I really think this would be a total game changer. Of course 32 KB per chunk is a big cost, but many folks don't want to change their data production workflows and this would unlock virtualizing at a minimum:
- Most obviously, GZIP, Deflate, etc. compressed NetCDFs that have too big of chunks for optimal Zarr access
- GZIP, Deflate, etc. compressed ZIP files (e.g., Sentinel SAFE - as one example OLCI)
- Zarr V2 data as sharded V3 data
- NFTI datasets - the motivation for indexed_gzip
Thanks for raising this @maxrjones . I think I met @cedricpenard and Flavien at AGU in December 👋
an additional array in the chunk manifest
This could potentially be done. It's arguably an example of https://github.com/zarr-developers/VirtualiZarr/issues/246.

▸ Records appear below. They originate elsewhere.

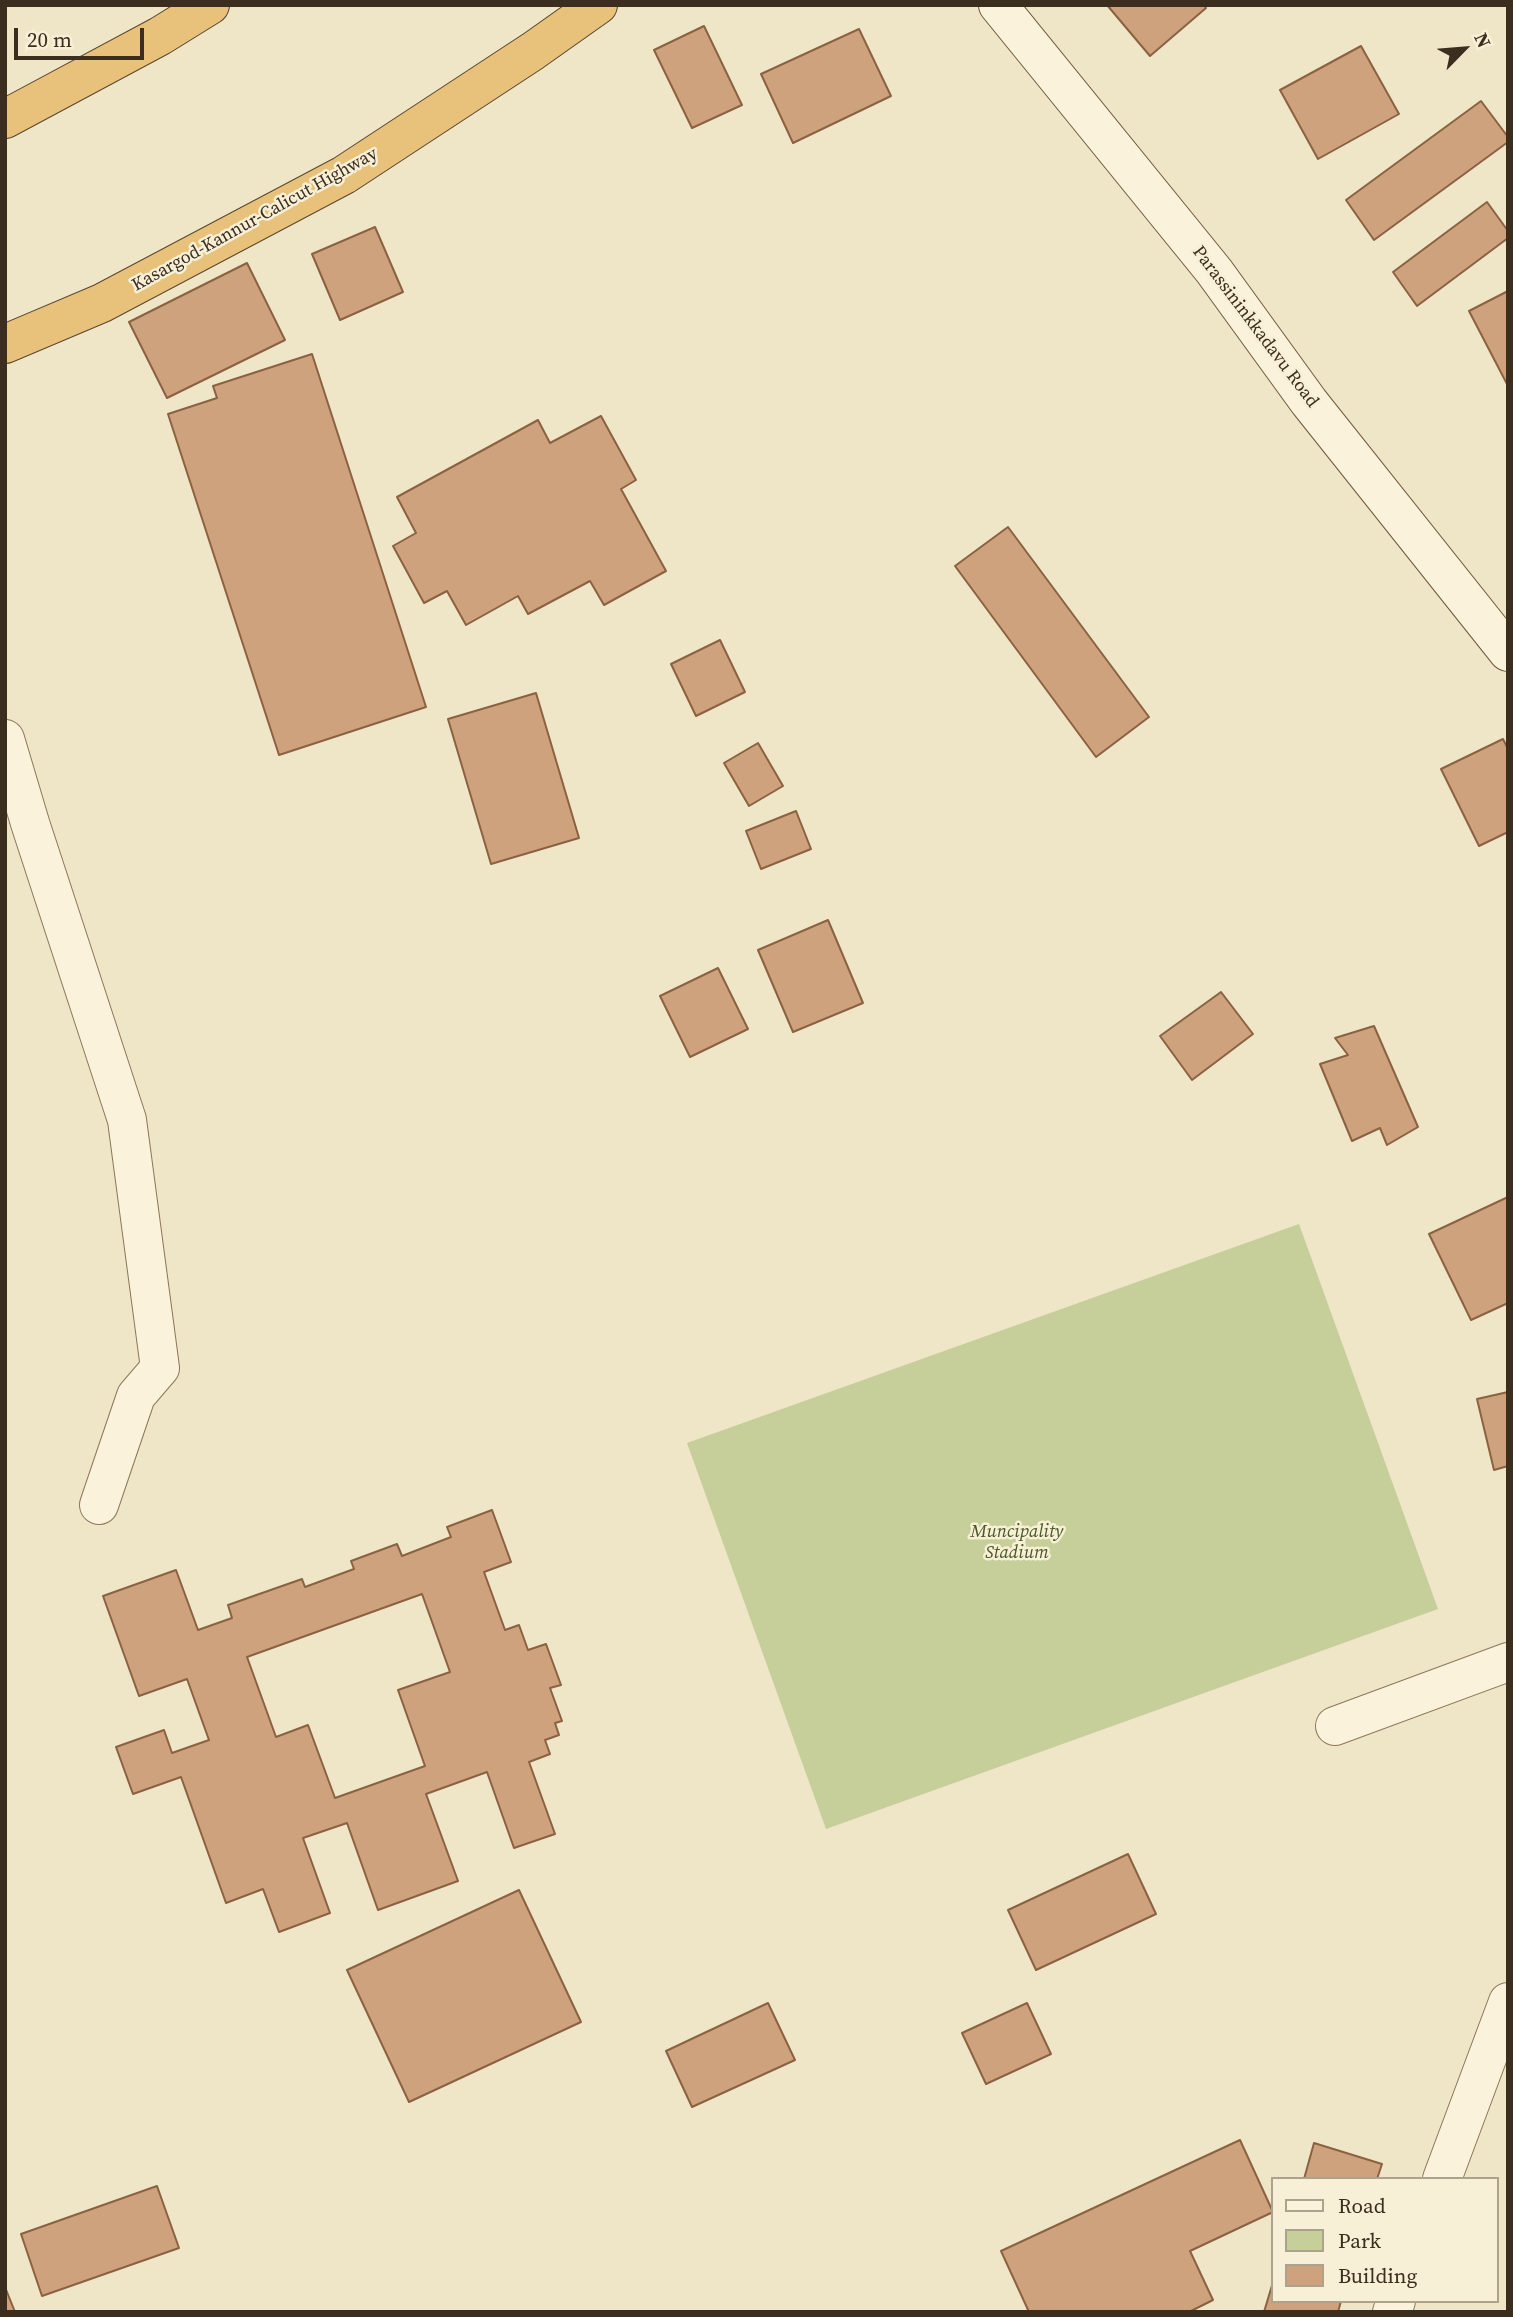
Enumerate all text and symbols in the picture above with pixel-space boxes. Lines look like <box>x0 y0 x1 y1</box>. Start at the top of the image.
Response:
scale bar <box>18 14 147 58</box>
north arrow <box>1429 14 1499 84</box>
text: 20 m <box>27 25 72 54</box>
text: N <box>1468 28 1498 52</box>
street label: Kasargod-Kannur-Calicut Highway <box>128 143 382 297</box>
street label: Parassininkkadavu Road <box>1187 242 1323 412</box>
park label: Muncipality Stadium <box>971 1521 1063 1564</box>
legend <box>1272 2177 1499 2303</box>
text: Road <box>1338 2191 1386 2220</box>
text: Park <box>1338 2226 1381 2255</box>
text: Building <box>1338 2261 1417 2290</box>

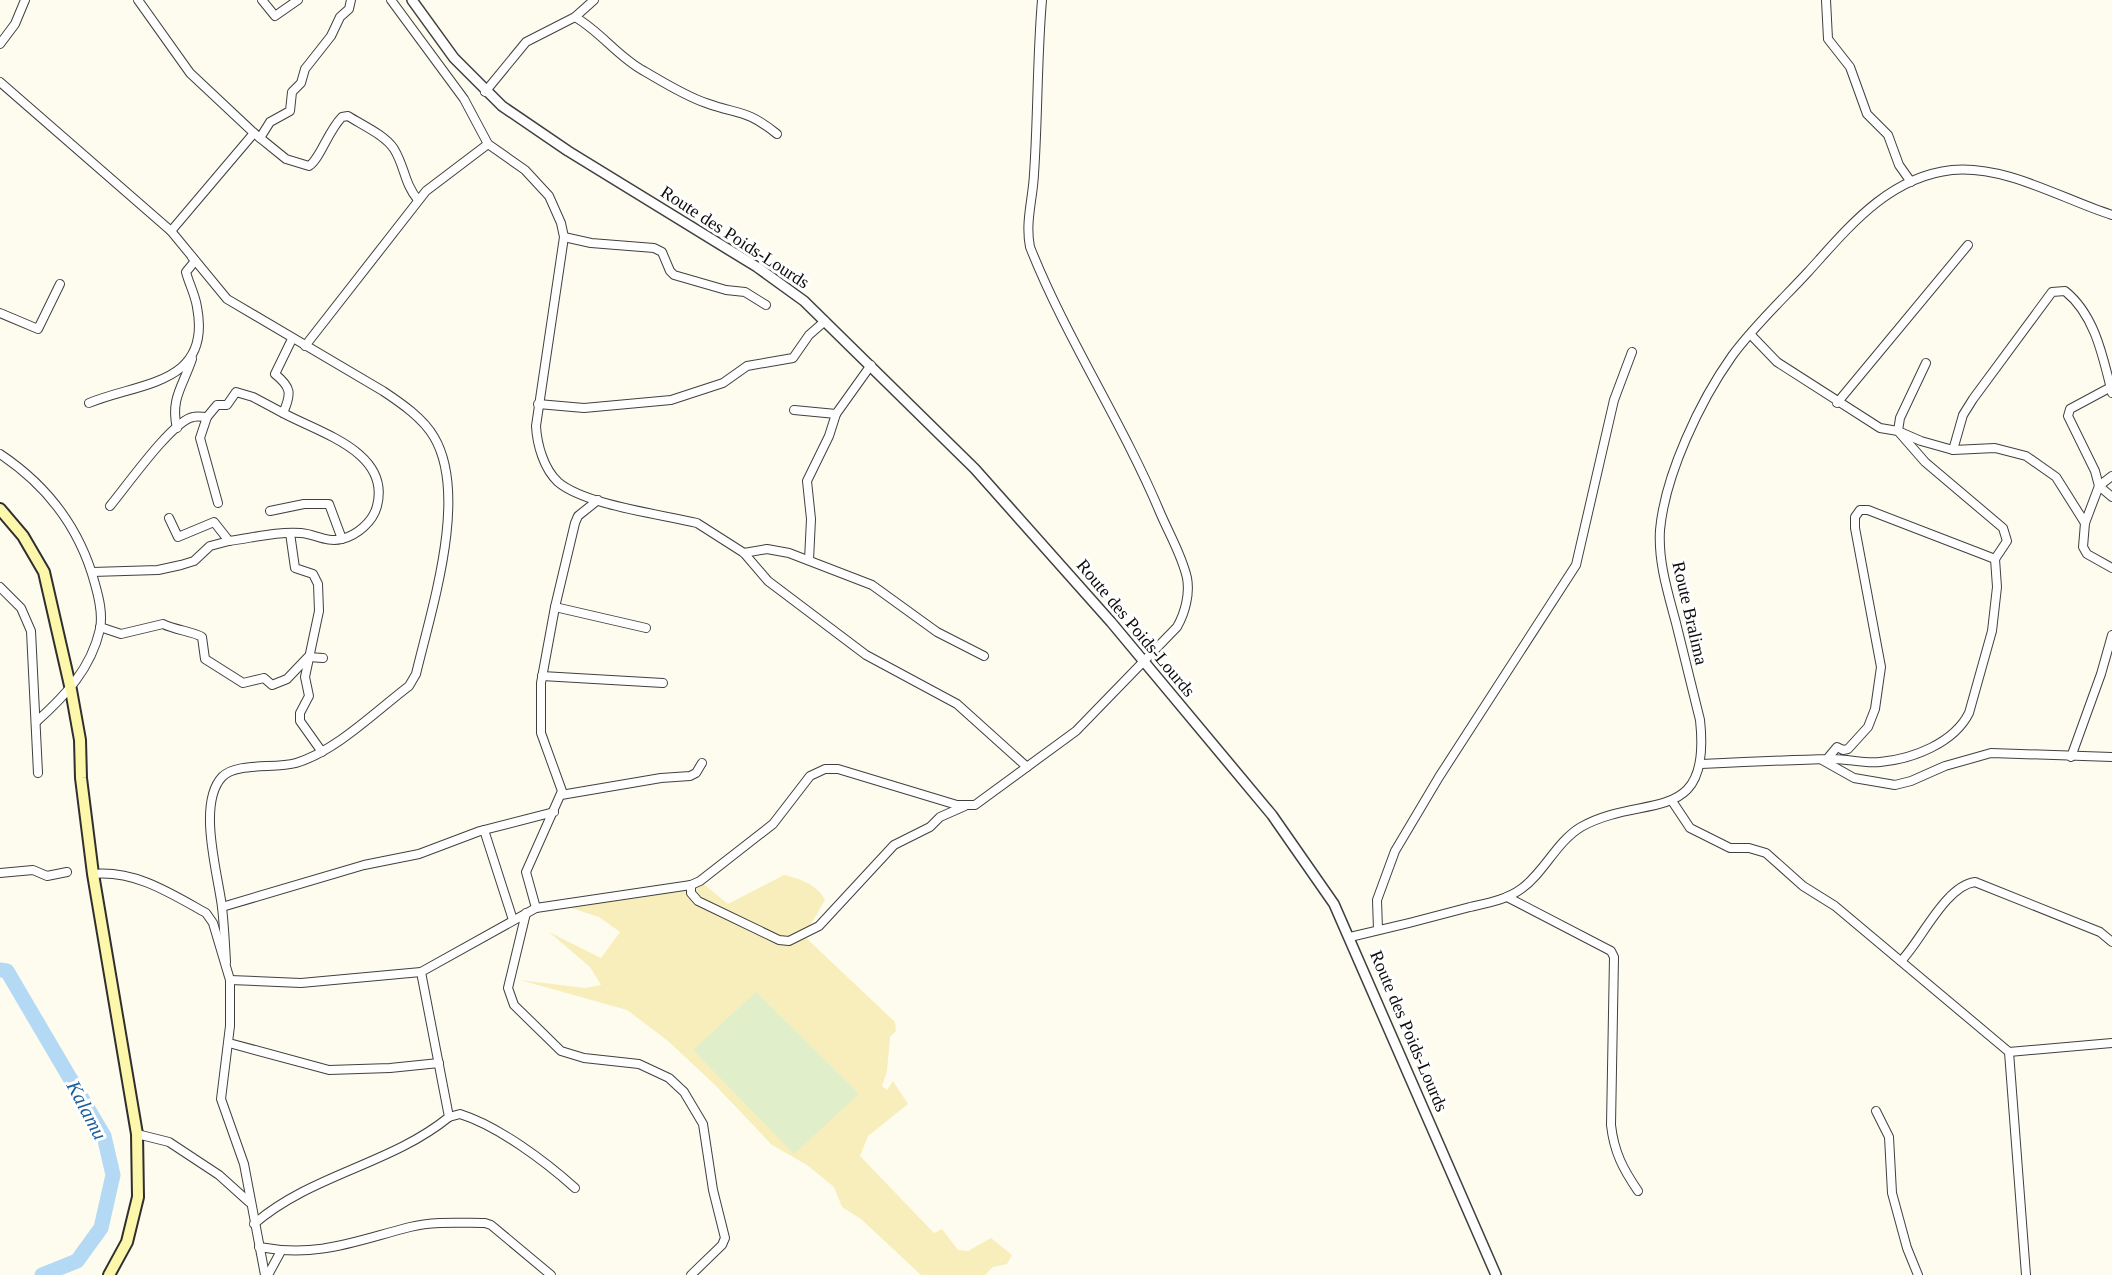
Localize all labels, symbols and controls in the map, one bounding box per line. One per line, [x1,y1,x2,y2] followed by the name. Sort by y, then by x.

However I need a bit more context to properly understand what is being proposed here:
- My recollection was that the purpose of sub-chunking was to allow indexing inside chunks, useful for extracting data in an access pattern orthogonal to the original chunking (e.g. timeseries vs spatial pancakes). But your description makes it sound like it allows us to virtualize file formats with compression that we couldn't otherwise support. Which of those is true?
- I didn't realise supporting this had any connection to any other file format. Can you explain what the common thread is?
- Does the netCDF sub-chunking work on any netCDF file? Is it only for specially-created netCDF files? (The link https://github.com/CNES/netCDFchunkindex does not have a useful readme to help me understand this.)
- What exactly would Zarr / Icechunk have to do differently at read-time to support this?
Hi, The documentation at https://github.com/CNES/netCDFchunkindex is not ready yet. I will complete it in the coming weeks. Sub-chunking works with any netCDF file. The goal is to ensure that the original file structure and format remain untouched. It only creates a new index file (in netCDF format). The purpose is to improve data extraction in an access pattern that is not optimal for the original chunking.